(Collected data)
==*==
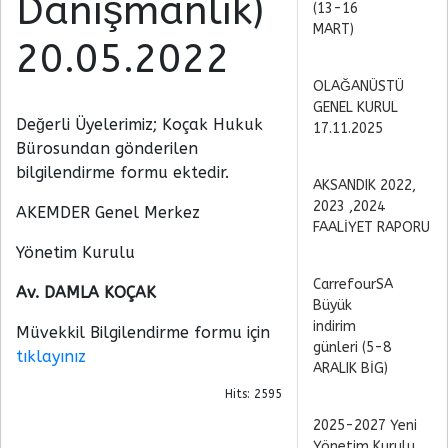
Danışmanlık)
(13-16
MART)
20.05.2022
OLAĞANÜSTÜ
GENEL KURUL
Değerli Üyelerimiz; Koçak Hukuk
17.11.2025
Bürosundan gönderilen
bilgilendirme formu ektedir.
AKSANDIK 2022,
2023 ,2024
AKEMDER Genel Merkez
FAALİYET RAPORU
Yönetim Kurulu
CarrefourSA
Av. DAMLA KOÇAK
Büyük
indirim
Müvekkil Bilgilendirme formu için
günleri (5-8
tıklayınız
ARALIK BİG)
Hits: 2595
2025-2027 Yeni
Yönetim Kurulu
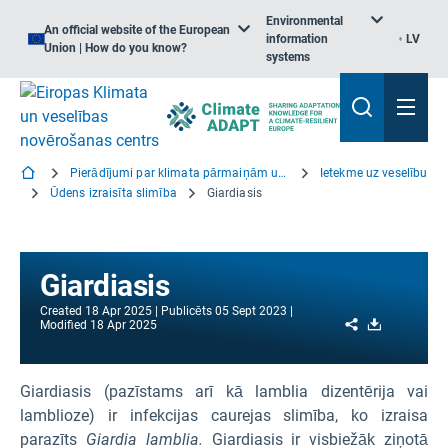
Environmental
An official website of the European
information
LV
Union | How do you know?
systems
Pierādījumi par klimata pārmaiņām un veselību
Ietekme uz veselību
Ūdens izraisīta slimība
Giardiasis
Giardiasis
Created
18 Apr 2025
Publicēts
05 Sept 2023
Share
Download
Modified
18 Apr 2025
Giardiasis (pazīstams arī kā lamblia dizentērija vai
lamblioze) ir infekcijas caurejas slimība, ko izraisa
parazīts
Giardia lamblia.
Giardiasis ir visbiežāk ziņotā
==*==
__PROBLEM TO WORK ON__:
Give back exactly the lines from the line containing "Giardiasis (pazīstams arī" to the end of the entries, and no other lines.

__WRITTEN ANSWER__:
Giardiasis (pazīstams arī kā lamblia dizentērija vai
lamblioze) ir infekcijas caurejas slimība, ko izraisa
parazīts
Giardia lamblia.
Giardiasis ir visbiežāk ziņotā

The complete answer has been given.